Il film si apre con cruda, sanguinosa semplicità. Un uomo si inginocchia in un cortile e si sventra per protestare contro Lord Naritsugu (Goro Inagaki), il fratellastro dello shogun. Questo seppuku è stato ispirato dalla crudeltà di Naritsugu, che vediamo dimostrata nei minimi dettagli. Amputa alcune vittime, calcia le teste mozzate di altre attraverso le stanze ed esercita il diritto di violentare chiunque nel suo dominio. Non è una caricatura contorta, ma un narcisista vanitoso; lo shogun inspiegabilmente progetta di promuoverlo.

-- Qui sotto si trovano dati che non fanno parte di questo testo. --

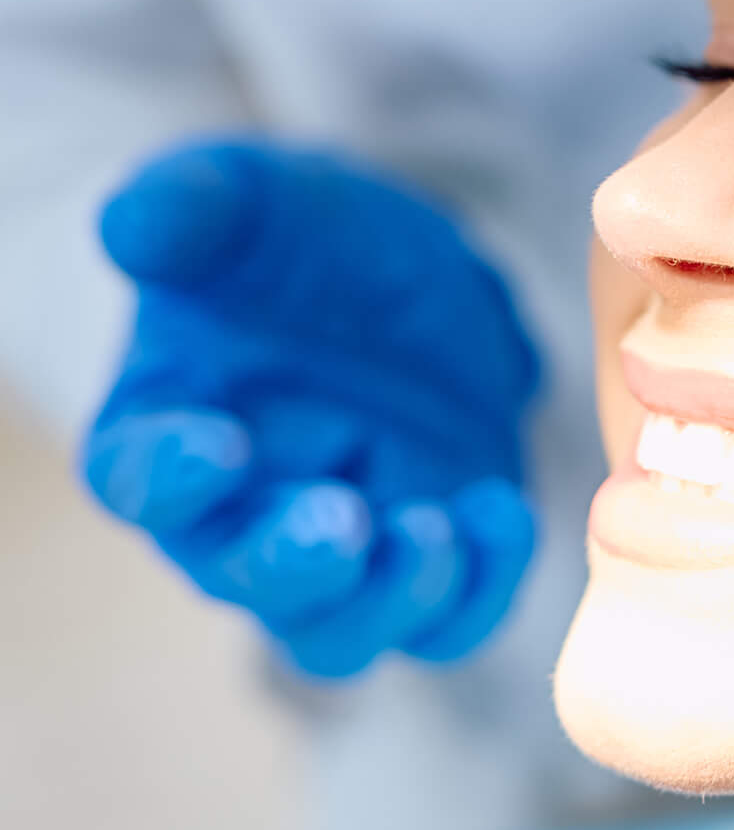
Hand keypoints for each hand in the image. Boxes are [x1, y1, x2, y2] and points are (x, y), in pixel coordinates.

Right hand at [82, 141, 540, 678]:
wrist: (385, 269)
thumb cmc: (284, 236)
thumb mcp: (235, 196)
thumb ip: (183, 210)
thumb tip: (132, 231)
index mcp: (164, 435)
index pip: (140, 484)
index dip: (173, 477)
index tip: (221, 443)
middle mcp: (241, 517)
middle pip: (247, 585)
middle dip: (295, 567)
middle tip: (345, 521)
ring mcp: (343, 549)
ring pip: (344, 633)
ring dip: (390, 601)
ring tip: (435, 530)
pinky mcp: (433, 556)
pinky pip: (451, 616)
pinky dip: (482, 587)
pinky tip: (505, 513)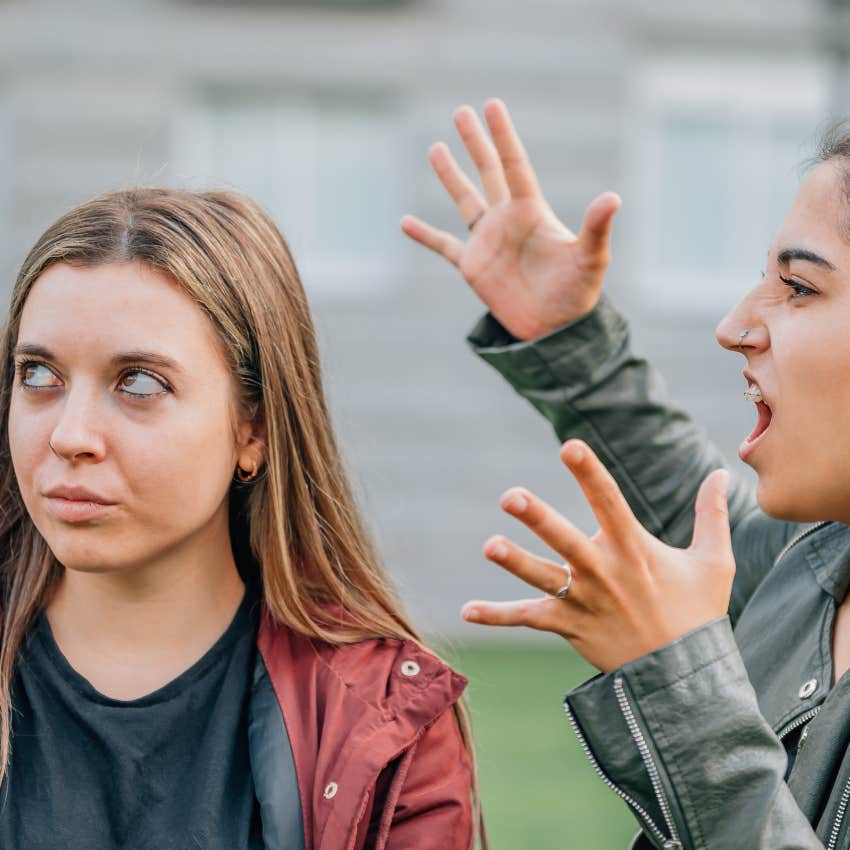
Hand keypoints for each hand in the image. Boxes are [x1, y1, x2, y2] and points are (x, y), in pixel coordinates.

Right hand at [400, 99, 620, 340]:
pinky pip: (444, 246)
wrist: (553, 328)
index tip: (491, 106)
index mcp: (531, 212)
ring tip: (436, 148)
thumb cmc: (577, 293)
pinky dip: (424, 235)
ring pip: (464, 200)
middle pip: (488, 173)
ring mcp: (487, 242)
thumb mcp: (590, 260)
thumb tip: (613, 198)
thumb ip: (596, 228)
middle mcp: (507, 220)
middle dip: (475, 143)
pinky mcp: (472, 266)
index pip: (514, 166)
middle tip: (461, 111)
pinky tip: (404, 222)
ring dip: (450, 176)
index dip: (502, 136)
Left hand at [461, 440, 734, 672]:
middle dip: (539, 518)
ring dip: (515, 562)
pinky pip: (529, 620)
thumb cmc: (698, 614)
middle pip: (566, 541)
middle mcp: (605, 573)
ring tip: (489, 546)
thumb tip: (722, 472)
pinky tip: (466, 611)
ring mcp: (584, 602)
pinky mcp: (568, 627)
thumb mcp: (715, 562)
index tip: (569, 446)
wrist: (684, 678)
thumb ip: (712, 514)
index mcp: (635, 550)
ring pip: (543, 579)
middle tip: (510, 497)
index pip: (609, 502)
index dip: (589, 473)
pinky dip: (498, 616)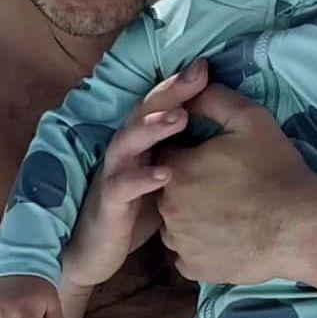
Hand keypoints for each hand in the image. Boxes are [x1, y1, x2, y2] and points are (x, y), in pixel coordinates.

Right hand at [60, 59, 210, 287]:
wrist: (94, 252)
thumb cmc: (136, 212)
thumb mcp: (165, 179)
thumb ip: (184, 155)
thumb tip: (222, 134)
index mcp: (141, 144)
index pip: (159, 106)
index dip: (180, 85)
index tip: (205, 66)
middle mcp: (125, 153)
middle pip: (143, 113)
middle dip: (169, 92)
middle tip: (196, 75)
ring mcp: (113, 176)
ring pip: (128, 143)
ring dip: (152, 127)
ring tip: (180, 116)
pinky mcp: (108, 205)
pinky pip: (122, 188)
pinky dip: (142, 179)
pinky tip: (166, 174)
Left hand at [156, 83, 316, 283]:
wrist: (301, 226)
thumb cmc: (277, 171)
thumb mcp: (251, 119)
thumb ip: (214, 99)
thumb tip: (191, 89)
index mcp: (176, 169)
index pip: (169, 157)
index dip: (192, 157)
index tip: (217, 162)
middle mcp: (168, 207)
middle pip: (169, 192)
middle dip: (191, 188)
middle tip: (227, 189)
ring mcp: (179, 242)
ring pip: (175, 225)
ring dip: (192, 220)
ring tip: (228, 214)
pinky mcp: (194, 268)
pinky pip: (187, 255)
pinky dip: (201, 249)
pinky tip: (227, 238)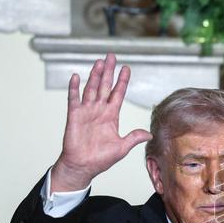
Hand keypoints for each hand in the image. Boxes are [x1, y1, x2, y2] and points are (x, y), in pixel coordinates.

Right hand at [50, 53, 150, 191]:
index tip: (126, 68)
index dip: (122, 81)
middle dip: (109, 71)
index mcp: (111, 116)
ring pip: (91, 89)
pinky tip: (75, 76)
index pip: (118, 94)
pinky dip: (74, 87)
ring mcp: (86, 111)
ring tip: (99, 62)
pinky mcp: (74, 116)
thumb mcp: (121, 148)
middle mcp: (99, 110)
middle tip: (111, 56)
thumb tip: (149, 134)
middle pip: (105, 86)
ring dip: (94, 75)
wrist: (82, 166)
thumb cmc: (101, 159)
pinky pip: (73, 99)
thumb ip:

Per correggere questo male nel paese, Sir Doi (Mikijiro Hira) cerca il samurai Shimada (Koji Yakusho) e lo trova pacificamente a pescare in cima a una scala nel mare – ma con la sua spada, ovviamente, vicino. Shimada cerca poi un’altra dozzina di guerrieri che si uniscano a lui, e questo processo ci è familiare da innumerevoli altri film. Ognuna delle reclute ha la sua personalità e la sua storia, alcune più elaborate di altre, e naturalmente ci deve essere un po’ di sollievo comico, anche se Koyata (Yusuke Iseya) diventa più serio nel calore della battaglia.
Le probabilità per questi eroi sembrano impossibili; sono solo 13 e Lord Naritsugu ne schiera almeno 200 contro di loro. Miike ci risparmia il capriccio che 13 uomini buoni possano sconfiggere 200 uomini malvagi, e fa preparare ai suoi samurai un intero villaggio come trappola. È chiaro che questo è pianificato, ma i dettagli rimangono vaghi, e quando le sorprese iniziano, sarebbe logico, credo, chiedere esattamente come gli assassini abbiano trovato il tempo e le risorse per organizzare un’imboscata così elaborata. Logico, ma non giusto; non si fanno domande del genere nei film che richiedono la tua fede.